By Jean Rizer
March is National Social Work month, the time to celebrate the work we do to help our clients help themselves. In pondering what this means, one phrase comes to mind: trust the process. I have supervised social workers since 1997, and in that time frame many things have changed. I have seen modalities and systems grow, change, and delete. Interventions I used in the 1990’s with no labels now have studies behind them and names such as Trauma-Informed Care, narrative therapy, Applied Behavior Analysis, and strength-based practice. Although I have provided supervision throughout these decades, some things remain the same. Social workers feel responsible for making changes, social workers feel like imposters at times because we have to face things for which we were never trained, and social workers are often blamed for not having resources to help, where resources are not available. These three concepts can make it hard to supervise and encourage as we teach, train, and support our coworkers.
Those of us who have been in field long enough will guarantee the process works. Every contact you have with a client is part of the process. Every time you advocate, broker a service, counsel, console, teach, communicate, and connect with your client and families is an action of change. Humans want to know we are making a difference through tangible results. When you surrender and accept that you are making a difference even when you don’t receive feedback, this career is one of the most rewarding ones you can choose. As some of you know, sometimes it just chooses you.
Evidence-based practices and oversight, with positive feedback and tangible results, keeps us moving forward. All of that has its place. On the days that are going well and the clients are succeeding, research shows that what we are doing is worth the effort. But on the difficult days, when clients are faltering or regressing, you feel like you are failing or can’t do more, and hopelessness and helplessness occurs (because you are absolutely going to have them in this career), I offer you a safety blanket. Some days it’s okay to feel like nothing is going right because it’s not. You have to trust and have faith that’s it just part of the process.
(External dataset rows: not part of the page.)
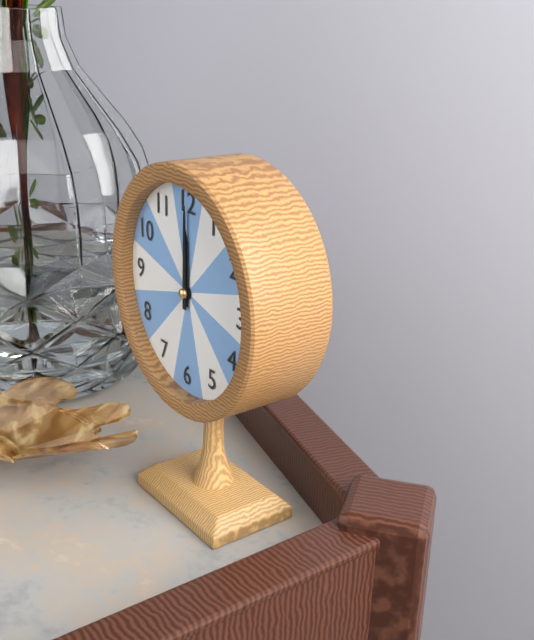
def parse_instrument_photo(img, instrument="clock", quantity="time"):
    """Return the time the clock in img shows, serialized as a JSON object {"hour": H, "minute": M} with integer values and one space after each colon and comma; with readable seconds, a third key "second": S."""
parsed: {"hour": 12, "minute": 0}
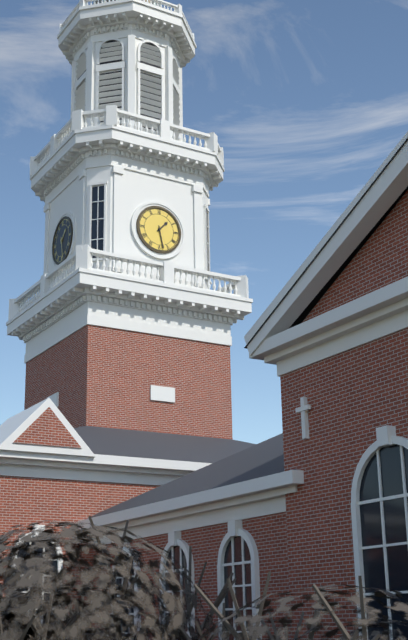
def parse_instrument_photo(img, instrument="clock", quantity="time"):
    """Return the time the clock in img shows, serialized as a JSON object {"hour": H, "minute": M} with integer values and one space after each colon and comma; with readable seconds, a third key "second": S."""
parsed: {"hour": 1, "minute": 28}
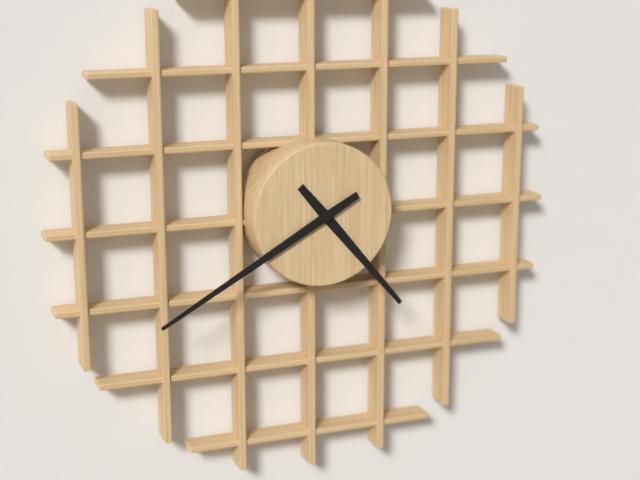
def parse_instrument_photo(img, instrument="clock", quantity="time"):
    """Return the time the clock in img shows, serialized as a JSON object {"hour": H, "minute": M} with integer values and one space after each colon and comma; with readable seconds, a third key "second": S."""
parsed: {"hour": 4, "minute": 40}
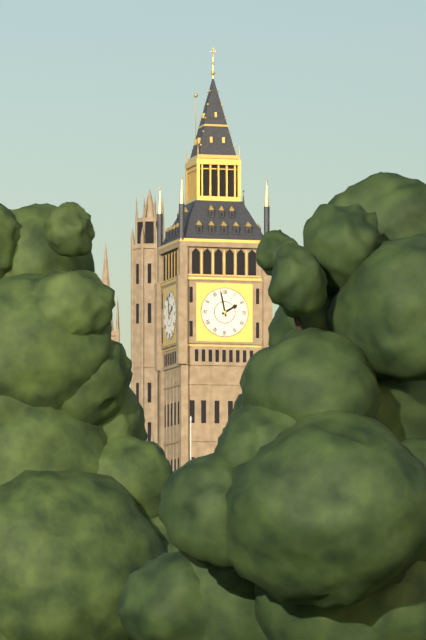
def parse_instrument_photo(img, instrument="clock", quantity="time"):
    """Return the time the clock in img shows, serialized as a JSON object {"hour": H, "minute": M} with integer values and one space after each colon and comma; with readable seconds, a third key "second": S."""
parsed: {"hour": 1, "minute": 58}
In most cases, the future results will never be what you are projecting in the moment. It will be an improved or completely unexpected outcome that you could not have predicted for both you and your clients. Don’t believe me? Ask anyone who has been in the human services field long enough to share stories.
Trust the process has a place in our field. It is often understated or overlooked. Allow it to give you the quiet and resilient strength needed to continue to be hopeful, infuse much needed energy into yourself, clients and coworkers, and the ability to persevere and enjoy what you do every day. Do your best to stay in the moment and remember you chose this field to have the ability to be part of the positive actions in difficult situations. On behalf of those you work with and for, thank you for making that choice!